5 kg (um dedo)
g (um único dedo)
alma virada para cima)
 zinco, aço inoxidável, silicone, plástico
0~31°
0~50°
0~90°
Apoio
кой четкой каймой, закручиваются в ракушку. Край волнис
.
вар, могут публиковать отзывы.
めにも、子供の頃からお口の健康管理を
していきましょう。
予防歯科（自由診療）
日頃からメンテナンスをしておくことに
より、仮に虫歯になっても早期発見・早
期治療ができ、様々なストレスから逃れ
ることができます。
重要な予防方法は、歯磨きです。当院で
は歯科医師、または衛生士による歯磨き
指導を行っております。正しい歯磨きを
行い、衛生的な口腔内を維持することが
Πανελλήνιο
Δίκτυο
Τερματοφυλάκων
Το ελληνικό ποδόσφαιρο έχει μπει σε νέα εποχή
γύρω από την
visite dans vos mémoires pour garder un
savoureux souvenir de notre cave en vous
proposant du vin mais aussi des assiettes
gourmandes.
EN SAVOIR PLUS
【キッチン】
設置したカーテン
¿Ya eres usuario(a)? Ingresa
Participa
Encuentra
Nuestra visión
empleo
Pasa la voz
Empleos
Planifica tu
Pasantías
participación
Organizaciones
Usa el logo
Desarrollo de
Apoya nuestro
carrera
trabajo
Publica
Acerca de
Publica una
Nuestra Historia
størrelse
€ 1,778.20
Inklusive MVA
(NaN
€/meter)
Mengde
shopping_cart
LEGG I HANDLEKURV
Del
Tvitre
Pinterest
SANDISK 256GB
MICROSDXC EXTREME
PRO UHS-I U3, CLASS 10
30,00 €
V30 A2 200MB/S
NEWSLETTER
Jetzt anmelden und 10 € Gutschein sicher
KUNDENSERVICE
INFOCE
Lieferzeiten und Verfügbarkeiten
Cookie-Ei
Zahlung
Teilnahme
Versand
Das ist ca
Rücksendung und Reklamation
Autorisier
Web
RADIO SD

# Instructions for the task:
Reproduce every line of all the entries above without any change, keeping the original order.

# Solution below:
5 kg (um dedo)
g (um único dedo)
alma virada para cima)
 zinco, aço inoxidável, silicone, plástico
0~31°
0~50°
0~90°
Apoio
кой четкой каймой, закручиваются в ракушку. Край волнис
.
вар, могут публиковать отзывы.
めにも、子供の頃からお口の健康管理を
していきましょう。
予防歯科（自由診療）
日頃からメンテナンスをしておくことに
より、仮に虫歯になっても早期発見・早
期治療ができ、様々なストレスから逃れ
ることができます。
重要な予防方法は、歯磨きです。当院で
は歯科医師、または衛生士による歯磨き
指導を行っております。正しい歯磨きを
行い、衛生的な口腔内を維持することが
Πανελλήνιο
Δίκτυο
Τερματοφυλάκων
Το ελληνικό ποδόσφαιρο έχει μπει σε νέα εποχή
γύρω από την
visite dans vos mémoires pour garder un
savoureux souvenir de notre cave en vous
proposant du vin mais aussi des assiettes
gourmandes.
EN SAVOIR PLUS
【キッチン】
設置したカーテン
¿Ya eres usuario(a)? Ingresa
Participa
Encuentra
Nuestra visión
empleo
Pasa la voz
Empleos
Planifica tu
Pasantías
participación
Organizaciones
Usa el logo
Desarrollo de
Apoya nuestro
carrera
trabajo
Publica
Acerca de
Publica una
Nuestra Historia
størrelse
€ 1,778.20
Inklusive MVA
(NaN
€/meter)
Mengde
shopping_cart
LEGG I HANDLEKURV
Del
Tvitre
Pinterest
SANDISK 256GB
MICROSDXC EXTREME
PRO UHS-I U3, CLASS 10
30,00 €
V30 A2 200MB/S
NEWSLETTER
Jetzt anmelden und 10 € Gutschein sicher
KUNDENSERVICE
INFOCE
Lieferzeiten und Verfügbarkeiten
Cookie-Ei
Zahlung
Teilnahme
Versand
Das ist ca
Rücksendung und Reklamation
Autorisier
Web
RADIO SD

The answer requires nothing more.